You know the people who form a queue at the gate the moment an airline staff member arrives at the boarding desk – even though she’s only trying to retrieve the vape that she left there this morning, and won’t be be flicking through passports with a thousand-yard stare for another 20 minutes? Said people will still be at the airport in the post-Covid epoch. Except that, now, they will be forming a line in Properly Distanced Intervals, and harrumphing extra-loudly at anyone who is standing 1.5 metres away – let alone looking like they might be trying to get through with their so-called Speedy Boarding pass. Don’t let him in, Gav; don’t let him in. I know. He’s the one putting it us all at risk. So! Selfish!

Most airports look like this right now - getty
Most airports look like this right now - getty

10. Shortbread mountain

The next missive from the Foreign and Commonwealth Office is not going to be about steering clear of Iran, but a ruling that every British citizen must do their patriotic duty on their way through duty-free, and buy one of those tins of souvenir biscuits that overseas visitors seem to think are a bargain at three for £35. Because, in the absence of American and Chinese tourists, every airport is going to suffer structural damage under the weight of tartan-motif boxes of shortbread. If you arrive at your gate, and you haven’t picked up a packet of fudge wrapped in the image of a Cotswolds village, you’ll be sent back to the terminal to get one. While you’re at it, buy one of those weird Princess Diana cardboard masks as well, and one of the Prince William ones where he still has hair. The storeroom is groaning, and Sarah’s been stuck behind a sack of Prince Harry t-shirts since Thursday.

11. The mega-raffle

The opportunity to win a big prize via Snake Oil & Sons Airport Raffles will still be A Thing in the post-Covid era. Except that the gleaming Porsche on the revolving circular plinth (available in shades of Toxic-Masculinity Red and Sexual-Harassment-Suit Silver) will have been replaced by a crate of “only slightly compromised” PPE equipment. Come on, sir. A very reasonable one-in-seven-million chance of winning. Three tickets for £200.

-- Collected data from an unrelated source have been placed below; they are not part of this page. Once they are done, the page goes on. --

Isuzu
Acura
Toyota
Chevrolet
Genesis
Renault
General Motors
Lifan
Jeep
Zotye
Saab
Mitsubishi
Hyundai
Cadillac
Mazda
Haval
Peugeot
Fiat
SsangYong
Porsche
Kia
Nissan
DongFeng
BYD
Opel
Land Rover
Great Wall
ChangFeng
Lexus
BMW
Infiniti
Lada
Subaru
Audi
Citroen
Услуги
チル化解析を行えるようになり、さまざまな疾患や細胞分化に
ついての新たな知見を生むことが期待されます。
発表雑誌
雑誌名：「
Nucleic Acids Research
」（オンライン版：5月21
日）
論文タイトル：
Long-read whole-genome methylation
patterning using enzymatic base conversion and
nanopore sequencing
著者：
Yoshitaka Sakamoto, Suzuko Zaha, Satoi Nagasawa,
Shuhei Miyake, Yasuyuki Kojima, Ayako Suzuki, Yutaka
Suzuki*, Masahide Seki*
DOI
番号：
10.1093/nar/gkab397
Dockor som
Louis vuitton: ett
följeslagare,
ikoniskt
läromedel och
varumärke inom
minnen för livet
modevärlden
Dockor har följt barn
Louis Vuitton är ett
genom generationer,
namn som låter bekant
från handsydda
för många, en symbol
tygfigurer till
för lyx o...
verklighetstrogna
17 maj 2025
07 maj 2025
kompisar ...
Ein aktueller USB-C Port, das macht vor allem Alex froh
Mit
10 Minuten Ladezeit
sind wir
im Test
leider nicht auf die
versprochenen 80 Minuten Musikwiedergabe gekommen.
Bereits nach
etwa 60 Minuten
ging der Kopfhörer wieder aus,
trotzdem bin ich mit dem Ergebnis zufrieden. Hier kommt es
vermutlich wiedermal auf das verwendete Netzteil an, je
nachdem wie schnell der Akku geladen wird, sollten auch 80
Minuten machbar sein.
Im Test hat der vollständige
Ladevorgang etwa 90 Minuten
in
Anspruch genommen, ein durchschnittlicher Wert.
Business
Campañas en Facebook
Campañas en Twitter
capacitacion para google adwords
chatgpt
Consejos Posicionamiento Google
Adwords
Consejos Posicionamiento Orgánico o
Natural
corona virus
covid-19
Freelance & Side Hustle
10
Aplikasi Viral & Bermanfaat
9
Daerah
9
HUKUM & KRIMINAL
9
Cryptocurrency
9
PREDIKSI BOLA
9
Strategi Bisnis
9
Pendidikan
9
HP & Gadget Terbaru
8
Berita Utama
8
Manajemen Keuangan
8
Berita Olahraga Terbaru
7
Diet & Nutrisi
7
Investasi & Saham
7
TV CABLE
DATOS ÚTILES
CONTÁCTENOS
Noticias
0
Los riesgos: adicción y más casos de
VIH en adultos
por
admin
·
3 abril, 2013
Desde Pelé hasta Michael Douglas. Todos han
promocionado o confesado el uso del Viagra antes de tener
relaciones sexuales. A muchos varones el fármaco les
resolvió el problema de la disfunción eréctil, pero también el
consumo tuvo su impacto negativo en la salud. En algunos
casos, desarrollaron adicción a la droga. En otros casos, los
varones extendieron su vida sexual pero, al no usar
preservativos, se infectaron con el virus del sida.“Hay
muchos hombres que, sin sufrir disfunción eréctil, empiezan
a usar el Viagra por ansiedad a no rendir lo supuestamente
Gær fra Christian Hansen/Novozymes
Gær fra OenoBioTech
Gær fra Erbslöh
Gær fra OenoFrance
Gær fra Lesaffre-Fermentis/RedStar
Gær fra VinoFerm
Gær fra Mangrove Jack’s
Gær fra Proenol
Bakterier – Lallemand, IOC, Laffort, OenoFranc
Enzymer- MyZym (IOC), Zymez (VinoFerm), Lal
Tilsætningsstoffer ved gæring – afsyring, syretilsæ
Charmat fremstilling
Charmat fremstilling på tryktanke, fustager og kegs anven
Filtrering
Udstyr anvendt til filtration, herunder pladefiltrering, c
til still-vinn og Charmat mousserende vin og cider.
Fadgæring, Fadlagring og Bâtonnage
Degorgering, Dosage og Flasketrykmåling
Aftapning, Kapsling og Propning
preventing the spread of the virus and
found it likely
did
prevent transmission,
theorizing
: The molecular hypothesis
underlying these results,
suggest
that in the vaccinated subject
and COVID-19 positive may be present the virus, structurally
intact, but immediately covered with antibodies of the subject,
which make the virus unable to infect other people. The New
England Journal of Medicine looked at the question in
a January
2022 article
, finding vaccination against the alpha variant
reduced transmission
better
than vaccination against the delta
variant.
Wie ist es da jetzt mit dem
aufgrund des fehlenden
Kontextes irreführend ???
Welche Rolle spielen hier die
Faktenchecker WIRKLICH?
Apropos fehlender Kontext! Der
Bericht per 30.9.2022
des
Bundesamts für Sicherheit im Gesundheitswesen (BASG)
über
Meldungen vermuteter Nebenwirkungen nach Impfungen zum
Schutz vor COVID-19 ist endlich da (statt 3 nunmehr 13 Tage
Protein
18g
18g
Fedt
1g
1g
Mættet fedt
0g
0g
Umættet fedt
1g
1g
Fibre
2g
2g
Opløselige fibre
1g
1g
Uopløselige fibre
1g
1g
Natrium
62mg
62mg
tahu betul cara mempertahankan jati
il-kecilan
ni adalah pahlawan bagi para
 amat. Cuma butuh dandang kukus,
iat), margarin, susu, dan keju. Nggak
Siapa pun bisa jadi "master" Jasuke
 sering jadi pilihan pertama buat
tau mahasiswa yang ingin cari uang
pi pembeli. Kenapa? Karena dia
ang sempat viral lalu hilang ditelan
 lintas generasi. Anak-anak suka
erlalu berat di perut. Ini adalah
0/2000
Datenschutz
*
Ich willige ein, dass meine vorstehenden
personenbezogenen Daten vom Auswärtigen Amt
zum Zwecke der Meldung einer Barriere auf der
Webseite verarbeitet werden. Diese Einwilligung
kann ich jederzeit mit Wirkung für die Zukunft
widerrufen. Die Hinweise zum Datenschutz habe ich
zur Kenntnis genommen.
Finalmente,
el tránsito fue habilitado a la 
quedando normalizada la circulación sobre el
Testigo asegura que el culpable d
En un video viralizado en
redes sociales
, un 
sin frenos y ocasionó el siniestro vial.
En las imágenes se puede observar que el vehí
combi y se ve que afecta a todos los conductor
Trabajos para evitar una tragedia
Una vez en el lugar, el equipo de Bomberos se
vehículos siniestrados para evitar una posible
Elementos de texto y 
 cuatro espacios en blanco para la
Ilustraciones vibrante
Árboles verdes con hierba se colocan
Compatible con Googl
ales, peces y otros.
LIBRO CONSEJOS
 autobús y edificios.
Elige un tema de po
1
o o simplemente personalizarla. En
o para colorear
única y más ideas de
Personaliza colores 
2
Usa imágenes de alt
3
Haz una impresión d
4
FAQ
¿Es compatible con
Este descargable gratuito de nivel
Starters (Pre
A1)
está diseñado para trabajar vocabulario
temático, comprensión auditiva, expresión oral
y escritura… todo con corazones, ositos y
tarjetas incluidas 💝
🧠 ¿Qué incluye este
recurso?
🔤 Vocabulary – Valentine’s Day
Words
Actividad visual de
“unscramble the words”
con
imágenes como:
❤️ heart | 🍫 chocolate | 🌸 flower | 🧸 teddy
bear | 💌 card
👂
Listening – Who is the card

12. A smorgasbord of destinations

So the airlines may have taken a bit of a financial knock from the crisis, and are offering fewer routes than they were before. But that departures board is still going to shine with destinations. Look, love – there’s a flight to Leeds-Bradford in a couple of hours. Can you imagine, being able to fly to Yorkshire? Maybe one day. Still, we’ll have a lovely holiday on Humberside. I hear there’ll be a flight to Bristol next year – but I really can’t picture it.